__The problem__
Among the entries below, take the line with "framed print: none [162,82,246,161]" and the line with "tote bag: present", and output them and every line between them exactly, with nothing else.

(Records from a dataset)
═══
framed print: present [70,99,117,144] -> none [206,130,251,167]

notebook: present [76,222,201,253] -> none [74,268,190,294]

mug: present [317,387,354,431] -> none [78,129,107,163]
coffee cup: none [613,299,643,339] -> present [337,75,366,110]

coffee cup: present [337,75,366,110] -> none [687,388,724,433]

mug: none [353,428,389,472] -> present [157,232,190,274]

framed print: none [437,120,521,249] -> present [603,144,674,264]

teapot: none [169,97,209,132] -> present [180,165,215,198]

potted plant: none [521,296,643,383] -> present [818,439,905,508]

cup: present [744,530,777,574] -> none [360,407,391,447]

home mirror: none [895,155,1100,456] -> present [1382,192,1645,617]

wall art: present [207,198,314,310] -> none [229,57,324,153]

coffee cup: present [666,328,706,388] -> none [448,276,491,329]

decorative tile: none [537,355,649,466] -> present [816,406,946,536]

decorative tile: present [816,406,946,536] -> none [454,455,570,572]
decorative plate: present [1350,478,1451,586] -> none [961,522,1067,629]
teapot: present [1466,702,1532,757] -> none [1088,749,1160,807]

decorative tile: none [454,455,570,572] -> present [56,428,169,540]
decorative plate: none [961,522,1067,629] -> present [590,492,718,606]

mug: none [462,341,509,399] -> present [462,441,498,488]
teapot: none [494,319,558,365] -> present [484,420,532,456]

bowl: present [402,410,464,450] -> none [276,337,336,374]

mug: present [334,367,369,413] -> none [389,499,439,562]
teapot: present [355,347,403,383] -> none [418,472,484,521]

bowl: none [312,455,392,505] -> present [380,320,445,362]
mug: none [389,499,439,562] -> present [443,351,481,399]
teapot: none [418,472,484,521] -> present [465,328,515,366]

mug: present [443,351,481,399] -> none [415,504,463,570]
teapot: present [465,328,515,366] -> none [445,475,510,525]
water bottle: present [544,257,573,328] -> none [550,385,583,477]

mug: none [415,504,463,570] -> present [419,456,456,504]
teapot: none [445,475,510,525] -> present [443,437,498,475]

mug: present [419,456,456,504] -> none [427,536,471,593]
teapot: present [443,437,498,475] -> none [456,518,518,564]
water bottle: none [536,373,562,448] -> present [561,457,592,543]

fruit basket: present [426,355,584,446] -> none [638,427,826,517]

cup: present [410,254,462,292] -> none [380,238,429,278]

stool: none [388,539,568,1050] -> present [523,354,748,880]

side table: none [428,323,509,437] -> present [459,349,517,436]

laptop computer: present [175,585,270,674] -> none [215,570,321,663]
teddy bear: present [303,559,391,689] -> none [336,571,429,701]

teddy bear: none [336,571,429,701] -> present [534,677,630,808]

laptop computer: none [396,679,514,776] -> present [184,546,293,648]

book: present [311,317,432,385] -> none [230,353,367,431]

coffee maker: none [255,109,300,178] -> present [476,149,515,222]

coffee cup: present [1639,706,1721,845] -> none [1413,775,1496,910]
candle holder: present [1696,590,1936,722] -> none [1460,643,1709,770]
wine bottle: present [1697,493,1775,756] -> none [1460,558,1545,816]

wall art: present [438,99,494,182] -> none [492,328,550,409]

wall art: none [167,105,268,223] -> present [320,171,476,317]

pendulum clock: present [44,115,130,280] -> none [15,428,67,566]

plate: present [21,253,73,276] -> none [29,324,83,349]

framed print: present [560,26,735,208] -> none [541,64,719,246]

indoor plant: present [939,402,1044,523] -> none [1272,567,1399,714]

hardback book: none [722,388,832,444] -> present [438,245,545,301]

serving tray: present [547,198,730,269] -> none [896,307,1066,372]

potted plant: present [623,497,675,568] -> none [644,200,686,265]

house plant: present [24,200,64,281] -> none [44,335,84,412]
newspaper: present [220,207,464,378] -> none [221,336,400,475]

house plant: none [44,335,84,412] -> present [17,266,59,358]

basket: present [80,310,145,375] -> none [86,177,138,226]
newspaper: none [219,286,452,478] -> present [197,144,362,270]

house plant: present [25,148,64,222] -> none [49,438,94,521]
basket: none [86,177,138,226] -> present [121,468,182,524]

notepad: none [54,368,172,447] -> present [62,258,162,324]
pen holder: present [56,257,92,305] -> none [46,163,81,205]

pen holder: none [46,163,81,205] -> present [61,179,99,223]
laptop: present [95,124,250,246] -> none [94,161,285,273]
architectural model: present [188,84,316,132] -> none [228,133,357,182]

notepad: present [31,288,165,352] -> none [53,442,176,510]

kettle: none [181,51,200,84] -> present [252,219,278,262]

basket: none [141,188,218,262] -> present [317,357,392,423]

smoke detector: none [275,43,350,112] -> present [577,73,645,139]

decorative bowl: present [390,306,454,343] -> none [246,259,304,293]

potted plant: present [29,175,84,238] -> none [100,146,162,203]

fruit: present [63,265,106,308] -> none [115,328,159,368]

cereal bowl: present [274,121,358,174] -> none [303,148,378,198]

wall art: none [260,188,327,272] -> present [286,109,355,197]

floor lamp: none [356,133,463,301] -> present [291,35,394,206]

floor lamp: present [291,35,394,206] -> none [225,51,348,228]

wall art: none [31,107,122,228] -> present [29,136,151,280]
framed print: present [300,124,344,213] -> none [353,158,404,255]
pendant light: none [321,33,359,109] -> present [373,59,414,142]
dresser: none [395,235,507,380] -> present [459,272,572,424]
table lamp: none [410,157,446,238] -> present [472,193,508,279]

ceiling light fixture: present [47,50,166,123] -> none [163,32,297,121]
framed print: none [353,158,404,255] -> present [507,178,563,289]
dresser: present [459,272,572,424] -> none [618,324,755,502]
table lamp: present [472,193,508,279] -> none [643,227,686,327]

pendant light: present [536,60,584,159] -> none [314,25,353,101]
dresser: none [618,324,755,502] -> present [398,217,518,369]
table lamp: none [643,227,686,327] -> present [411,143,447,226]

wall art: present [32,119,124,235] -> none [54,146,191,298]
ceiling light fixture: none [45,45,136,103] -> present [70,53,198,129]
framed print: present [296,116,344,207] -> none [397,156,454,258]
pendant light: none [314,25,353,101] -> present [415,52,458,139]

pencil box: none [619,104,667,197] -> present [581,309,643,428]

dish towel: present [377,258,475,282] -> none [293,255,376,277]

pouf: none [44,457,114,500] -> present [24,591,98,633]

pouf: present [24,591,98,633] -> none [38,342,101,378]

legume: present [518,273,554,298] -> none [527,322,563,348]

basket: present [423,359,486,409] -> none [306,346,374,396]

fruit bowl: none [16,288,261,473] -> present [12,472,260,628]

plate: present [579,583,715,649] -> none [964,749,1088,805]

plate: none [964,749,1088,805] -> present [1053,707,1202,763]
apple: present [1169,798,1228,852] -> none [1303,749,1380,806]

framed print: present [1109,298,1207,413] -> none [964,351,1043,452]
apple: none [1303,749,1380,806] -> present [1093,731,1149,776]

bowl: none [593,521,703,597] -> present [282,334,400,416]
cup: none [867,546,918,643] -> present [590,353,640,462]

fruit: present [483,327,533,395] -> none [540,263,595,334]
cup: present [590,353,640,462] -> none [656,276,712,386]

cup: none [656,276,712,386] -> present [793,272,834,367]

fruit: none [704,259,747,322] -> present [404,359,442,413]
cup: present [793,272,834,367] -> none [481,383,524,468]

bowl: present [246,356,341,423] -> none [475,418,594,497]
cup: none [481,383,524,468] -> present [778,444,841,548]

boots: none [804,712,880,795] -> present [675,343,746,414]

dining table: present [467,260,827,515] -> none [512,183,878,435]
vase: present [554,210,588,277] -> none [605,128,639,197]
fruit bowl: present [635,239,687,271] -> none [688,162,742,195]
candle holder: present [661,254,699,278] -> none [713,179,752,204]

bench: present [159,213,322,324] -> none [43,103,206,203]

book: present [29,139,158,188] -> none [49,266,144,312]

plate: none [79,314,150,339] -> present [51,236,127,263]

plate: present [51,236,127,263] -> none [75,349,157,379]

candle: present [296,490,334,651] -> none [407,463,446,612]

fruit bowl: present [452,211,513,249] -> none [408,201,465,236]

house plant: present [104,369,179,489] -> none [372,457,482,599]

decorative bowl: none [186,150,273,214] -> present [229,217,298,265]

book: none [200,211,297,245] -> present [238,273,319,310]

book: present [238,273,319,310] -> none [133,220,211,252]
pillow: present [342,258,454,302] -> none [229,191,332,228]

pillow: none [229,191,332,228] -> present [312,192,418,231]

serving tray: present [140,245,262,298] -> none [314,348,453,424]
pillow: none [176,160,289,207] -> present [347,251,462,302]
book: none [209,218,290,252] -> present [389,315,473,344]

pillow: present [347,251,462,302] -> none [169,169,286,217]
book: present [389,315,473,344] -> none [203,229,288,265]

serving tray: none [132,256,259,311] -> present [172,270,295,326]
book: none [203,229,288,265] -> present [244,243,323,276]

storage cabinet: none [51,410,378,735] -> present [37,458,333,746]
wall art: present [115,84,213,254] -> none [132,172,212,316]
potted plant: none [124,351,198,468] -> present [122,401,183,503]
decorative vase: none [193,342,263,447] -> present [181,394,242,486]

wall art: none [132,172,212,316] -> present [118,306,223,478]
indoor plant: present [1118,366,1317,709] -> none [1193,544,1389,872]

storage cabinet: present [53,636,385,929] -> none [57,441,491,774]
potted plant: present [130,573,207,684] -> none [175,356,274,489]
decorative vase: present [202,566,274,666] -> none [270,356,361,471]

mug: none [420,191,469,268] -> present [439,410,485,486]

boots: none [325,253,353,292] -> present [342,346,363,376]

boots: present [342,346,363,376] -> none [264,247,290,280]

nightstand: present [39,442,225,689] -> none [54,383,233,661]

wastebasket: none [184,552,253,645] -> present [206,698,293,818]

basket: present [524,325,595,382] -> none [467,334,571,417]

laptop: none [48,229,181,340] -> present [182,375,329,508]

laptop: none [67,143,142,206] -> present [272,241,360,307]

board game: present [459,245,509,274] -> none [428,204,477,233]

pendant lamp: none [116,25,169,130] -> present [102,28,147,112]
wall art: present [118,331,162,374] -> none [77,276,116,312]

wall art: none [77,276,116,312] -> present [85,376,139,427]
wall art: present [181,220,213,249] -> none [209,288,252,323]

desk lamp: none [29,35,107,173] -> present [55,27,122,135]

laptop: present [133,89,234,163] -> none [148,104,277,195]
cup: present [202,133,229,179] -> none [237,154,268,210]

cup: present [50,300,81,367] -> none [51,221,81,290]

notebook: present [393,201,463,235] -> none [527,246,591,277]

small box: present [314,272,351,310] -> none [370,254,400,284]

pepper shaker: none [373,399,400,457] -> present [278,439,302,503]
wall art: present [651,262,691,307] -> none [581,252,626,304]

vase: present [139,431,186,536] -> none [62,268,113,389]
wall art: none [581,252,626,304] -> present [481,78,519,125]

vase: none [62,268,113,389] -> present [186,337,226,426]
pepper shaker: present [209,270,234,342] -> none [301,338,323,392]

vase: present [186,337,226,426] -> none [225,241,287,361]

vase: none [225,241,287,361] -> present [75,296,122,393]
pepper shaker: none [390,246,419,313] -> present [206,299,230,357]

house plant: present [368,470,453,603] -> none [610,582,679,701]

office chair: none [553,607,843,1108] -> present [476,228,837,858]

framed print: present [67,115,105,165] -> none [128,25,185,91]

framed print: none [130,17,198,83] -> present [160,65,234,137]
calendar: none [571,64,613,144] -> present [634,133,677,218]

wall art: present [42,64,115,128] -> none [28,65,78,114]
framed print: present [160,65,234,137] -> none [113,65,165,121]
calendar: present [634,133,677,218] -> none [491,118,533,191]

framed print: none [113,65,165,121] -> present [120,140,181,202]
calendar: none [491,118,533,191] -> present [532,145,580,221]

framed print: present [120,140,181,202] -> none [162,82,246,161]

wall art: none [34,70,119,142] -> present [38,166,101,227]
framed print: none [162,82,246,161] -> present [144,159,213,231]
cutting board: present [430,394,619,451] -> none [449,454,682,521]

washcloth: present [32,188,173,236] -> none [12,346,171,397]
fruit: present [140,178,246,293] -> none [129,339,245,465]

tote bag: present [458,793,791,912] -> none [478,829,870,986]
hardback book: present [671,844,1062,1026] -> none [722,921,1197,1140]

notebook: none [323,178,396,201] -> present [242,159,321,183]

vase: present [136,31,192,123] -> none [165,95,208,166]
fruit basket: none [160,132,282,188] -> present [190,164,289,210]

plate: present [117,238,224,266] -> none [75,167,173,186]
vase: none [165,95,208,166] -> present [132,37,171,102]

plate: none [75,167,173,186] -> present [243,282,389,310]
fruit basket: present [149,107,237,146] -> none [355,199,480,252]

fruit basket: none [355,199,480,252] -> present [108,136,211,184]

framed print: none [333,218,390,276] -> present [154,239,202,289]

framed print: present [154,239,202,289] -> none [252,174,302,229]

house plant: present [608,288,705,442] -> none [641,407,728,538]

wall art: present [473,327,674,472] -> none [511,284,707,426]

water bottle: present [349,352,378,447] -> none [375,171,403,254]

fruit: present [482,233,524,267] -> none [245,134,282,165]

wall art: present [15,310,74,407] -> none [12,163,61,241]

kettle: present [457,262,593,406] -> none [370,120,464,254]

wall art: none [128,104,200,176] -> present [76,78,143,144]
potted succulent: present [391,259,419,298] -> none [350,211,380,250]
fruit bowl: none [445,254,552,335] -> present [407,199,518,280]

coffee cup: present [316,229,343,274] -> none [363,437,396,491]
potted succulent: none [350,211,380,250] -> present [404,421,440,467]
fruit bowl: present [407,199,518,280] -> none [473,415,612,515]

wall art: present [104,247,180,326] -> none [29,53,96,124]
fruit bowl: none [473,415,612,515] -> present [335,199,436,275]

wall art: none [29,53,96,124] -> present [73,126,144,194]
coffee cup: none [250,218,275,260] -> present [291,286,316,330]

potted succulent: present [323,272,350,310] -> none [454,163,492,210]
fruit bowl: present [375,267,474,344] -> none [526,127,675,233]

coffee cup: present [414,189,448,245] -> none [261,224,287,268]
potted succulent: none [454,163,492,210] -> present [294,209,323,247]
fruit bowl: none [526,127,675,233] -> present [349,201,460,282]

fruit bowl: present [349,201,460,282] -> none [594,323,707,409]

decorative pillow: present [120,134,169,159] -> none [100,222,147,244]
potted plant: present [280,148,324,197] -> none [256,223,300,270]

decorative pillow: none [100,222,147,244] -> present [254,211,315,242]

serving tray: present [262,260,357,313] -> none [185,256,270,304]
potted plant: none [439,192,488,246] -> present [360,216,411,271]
═══
__Response below__
framed print: none [162,82,246,161] -> present [144,159,213,231]
cutting board: present [430,394,619,451] -> none [449,454,682,521]

washcloth: present [32,188,173,236] -> none [12,346,171,397]
fruit: present [140,178,246,293] -> none [129,339,245,465]

tote bag: present [458,793,791,912] -> none [478,829,870,986]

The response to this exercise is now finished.